Johnson’s bill is supported by the National Sheriffs’ Association and the Niskanen Center, a Libertarian-leaning think tank in Washington. But other groups have been a tougher sell. MADD (Mothers Against Drunk Driving) has criticized the 24/7 Sobriety system for focusing not on just impaired driving but alcoholism in general, which they consider too broad a scope.

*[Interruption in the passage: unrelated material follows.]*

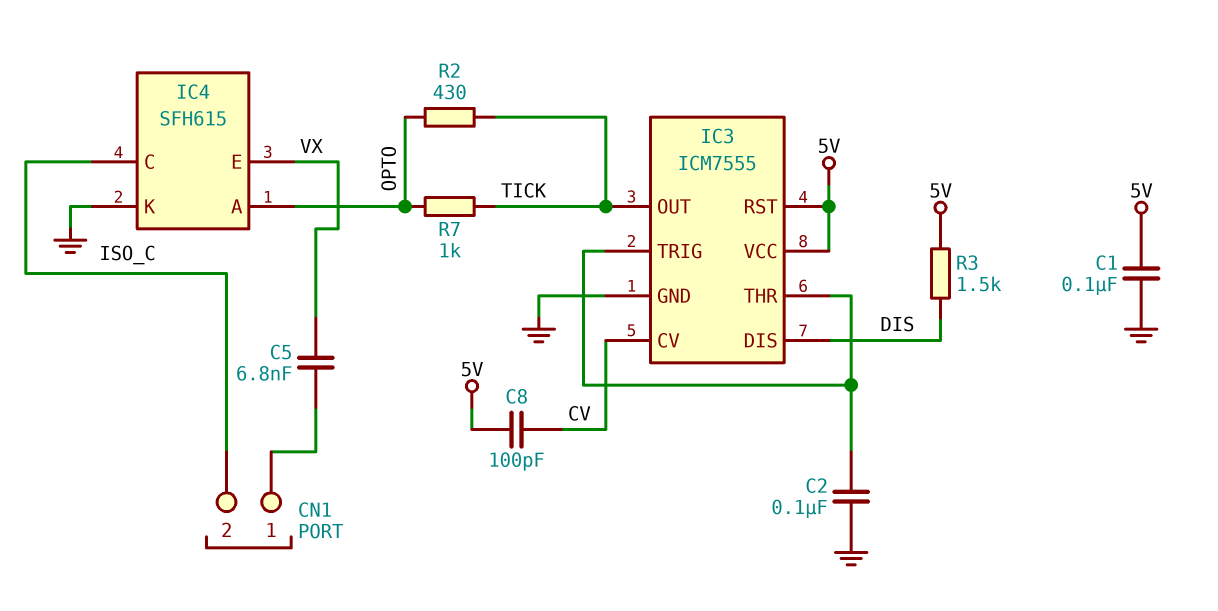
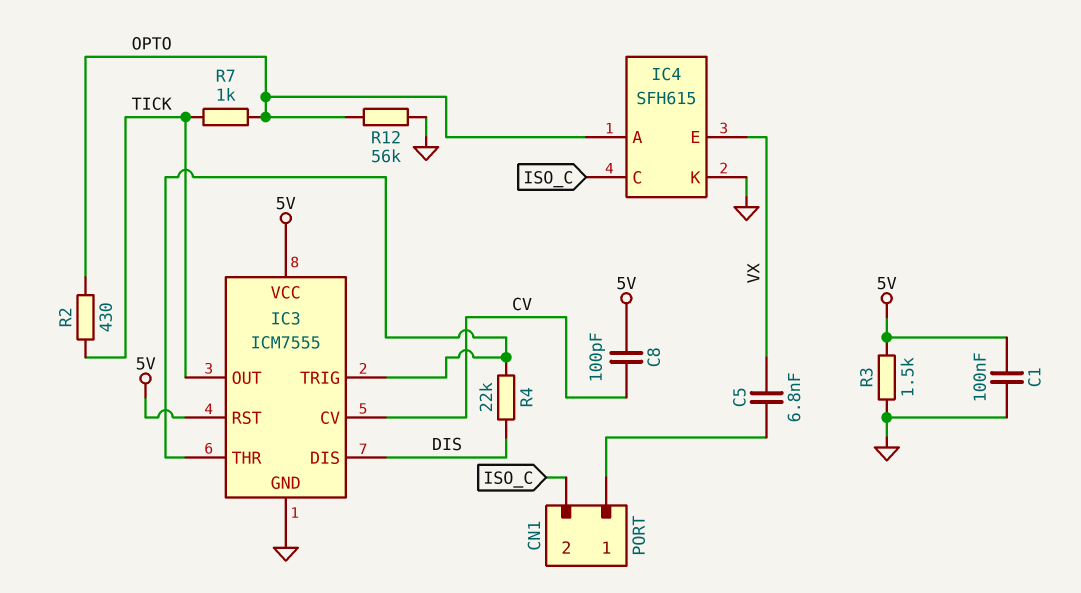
C2: 100nF (GND, IC3/THR) -> none
R3: 1.5k (5V, DIS) -> 1.5k (5V, GND)
R4: none -> 22k (DIS, IC3/THR)
R12: none -> 56k (GND, OPTO)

“Their focus is different,” said Long, who served two terms as attorney general and later became a circuit court judge before retiring in 2018. “Their primary tool is the interlock device that’s designed to prevent a drunk person from driving a car. Our goal is different. We want this person to quit drinking so he’s no longer in the criminal justice system at any level. We don’t want him to drive a car drunk, we don’t want to him to beat his wife, we don’t him to abuse his kids, we don’t want him to pee on the sidewalk, we don’t want to have to appoint a lawyer for him, and we don’t want to have to pick a jury for him. That’s our focus, and it’s cheaper.”
In addition to the states that have adopted 24/7 Sobriety statewide, there are pilot programs either implemented or authorized in Alaska, Florida, Idaho, Nebraska, Washington, Wisconsin and Wyoming.
The Wyoming Legislature passed a 24/7 Sobriety law in 2014 but sparked controversy with a 2019 amendment that broadened the scope of the program to include first-time offenders, which made the breath tests “daily warrantless searches,” according to the ACLU.
A district judge dismissed some of the ACLU’s arguments in denying the motion for a preliminary injunction, writing in his opinion that the plaintiffs “have thrown much due-process spaghetti at the wall in this proceeding, and none of it has stuck.”
What happens next with that case will be watched closely as Johnson builds support for his bill and tries to get it to the House floor, which might become more realistic after the November mid-term elections. What started as an outside-the-box experiment in Bennett County could gain a national foothold if the GOP retakes the majority.
“There’s been a bit of a transformation in thinking, particularly among Republicans,” said Johnson. “Thirty years ago, the dominant thought among Republican policymakers was that the severity of the punishment was enough to deter crime. We now know that it’s the certainty and swiftness of sanctions that change behavior, and this is a positive step.”